» **Exercise passage**:
********************

That was done by making sure resources were put into training and engagement, so there was infrastructure in place and it wasn’t a hollow exercise.

“It came in the form of mentorships, particularly in the early writing stages. We brought on an additional script editor who was able to work specifically with the more emerging talent in the craft principles and bringing their scripts along,” he says. 

With a number of First Nations stories in the series, community engagement from multiple points of view was also a priority, as well as representation in the crew.

“In season two we had quite a significant First Nations storyline, so we had First Nations writers in the room and writing on the scripts, we had a First Nations director, we had First Nations cast and we had a First Nations editor on at one point as well,” he says. “So you can see how [First Nations perspectives are] reflected in the storytelling throughout that process. I think our ability to do that was really made possible by the support organisations such as Screen Australia have given to First Nations practitioners over many years”

“That's the kind of representation you want throughout the whole pipeline of television. That takes conscious decision making and it takes active thought about making sure that you get there.

“We were more successful in some areas than others, but I think if you're working with the philosophy of what will provide the best opportunity for success, you can start to recognise ways you can structure the production to do that.” 


While there was a push for change in the DNA of The Heights, Clarke says if you stepped onto the set it still would be recognizable as a standard television project.

“You wouldn't get there and go ‘they've absolutely reinvented the wheel’,” he says. “It’s still TV [and] with any facet of production, challenges arise…. there is never enough money, there's never enough time.”

That balance between fulfilling the goal of the series and the practical financial difficulties was a constant learning process.

“When you have a production or a show that is driven towards breaking in emerging talent and providing opportunity, there's going to be this intersection of intention and then commerce,” he says. “You hit these tricky points where it’s like ‘it's fantastic that we brought in a writer who can authentically represent this story being told, but we're out of drafts in terms of the budget and I have 10 pages of network notes going into production. Oh, and I've also lost a key location.’ How do you negotiate those script edits while still preserving that original representation? I think as an industry that is a challenge we are still grappling with”

He says it’s something productions face on multiple fronts, not just in terms of representation, but across the board.

“The friction points of production is a really tough one,” he says, particularly in trying to create opportunities for emerging writers to work in-house as a script editor, or storyliner. 

“To be in-house is really an important step of career development and one that's so absent. It's really difficult to get those opportunities now because of the way the production models work and the series run orders.

“[But] when the rubber meets the road it’s about trying to stay true to your principles. Sometimes there's give and sometimes there's not.”

The end result is a series that has provided in-roads for creatives, and was critically lauded, with The Guardian’s four-star review saying it “proves that diversity done right is not just tokenism, but makes for genuinely better TV” (read here), while Junkee called it “the Aussie soap opera you should absolutely be watching” (read here). It was nominated for the AACTA Award for Best Drama Series, as well as nominations from the SPA Awards, ADG Awards, ASSG Awards, and won the AWGIE Award in 2020 for writing in serial television series.

As Clarke says, reflective storytelling is not only better for our society, but makes for better television.

“Representation is clearly so important in the arts and in the media, but the other strong point for us was it made the show better,” he says. “It elevated what the show was…

“It’s an ancillary benefit to the fact that as an industry we are being supportive and fair, [that we might] reach a point where anyone could turn on the television and find themselves somewhere there.”

********************

» **Data excerpts**:
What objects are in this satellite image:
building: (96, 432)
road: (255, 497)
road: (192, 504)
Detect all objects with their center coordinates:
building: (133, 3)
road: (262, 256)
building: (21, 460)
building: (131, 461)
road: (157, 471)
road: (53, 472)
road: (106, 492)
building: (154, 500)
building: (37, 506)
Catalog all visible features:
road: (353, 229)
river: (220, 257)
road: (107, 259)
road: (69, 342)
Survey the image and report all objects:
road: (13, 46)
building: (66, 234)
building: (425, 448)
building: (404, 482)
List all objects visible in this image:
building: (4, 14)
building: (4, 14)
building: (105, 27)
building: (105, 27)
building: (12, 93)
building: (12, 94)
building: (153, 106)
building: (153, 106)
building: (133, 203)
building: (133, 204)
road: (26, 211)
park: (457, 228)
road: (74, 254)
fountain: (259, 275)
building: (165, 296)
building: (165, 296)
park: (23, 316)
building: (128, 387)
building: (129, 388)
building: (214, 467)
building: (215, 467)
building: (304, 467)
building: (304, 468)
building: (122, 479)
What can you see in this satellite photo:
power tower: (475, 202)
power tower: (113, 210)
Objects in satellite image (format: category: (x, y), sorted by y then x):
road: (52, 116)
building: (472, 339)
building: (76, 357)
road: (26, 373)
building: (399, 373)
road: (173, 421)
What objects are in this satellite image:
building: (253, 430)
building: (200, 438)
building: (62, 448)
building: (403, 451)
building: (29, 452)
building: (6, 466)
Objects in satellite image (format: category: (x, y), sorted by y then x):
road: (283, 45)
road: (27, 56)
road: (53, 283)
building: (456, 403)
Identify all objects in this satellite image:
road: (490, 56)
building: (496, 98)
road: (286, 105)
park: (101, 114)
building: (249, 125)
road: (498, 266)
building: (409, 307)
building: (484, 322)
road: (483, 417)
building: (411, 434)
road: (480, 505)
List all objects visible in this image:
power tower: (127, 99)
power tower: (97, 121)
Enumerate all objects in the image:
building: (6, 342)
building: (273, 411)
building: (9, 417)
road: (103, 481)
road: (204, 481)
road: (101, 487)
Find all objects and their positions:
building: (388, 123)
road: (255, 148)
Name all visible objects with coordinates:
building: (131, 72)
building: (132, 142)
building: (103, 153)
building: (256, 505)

********************

From the passage about The Heights, extract the text from "He says it’s" up to and including "editor, or storyliner.".

He says it’s something productions face on multiple fronts, not just in terms of representation, but across the board.

“The friction points of production is a really tough one,” he says, particularly in trying to create opportunities for emerging writers to work in-house as a script editor, or storyliner.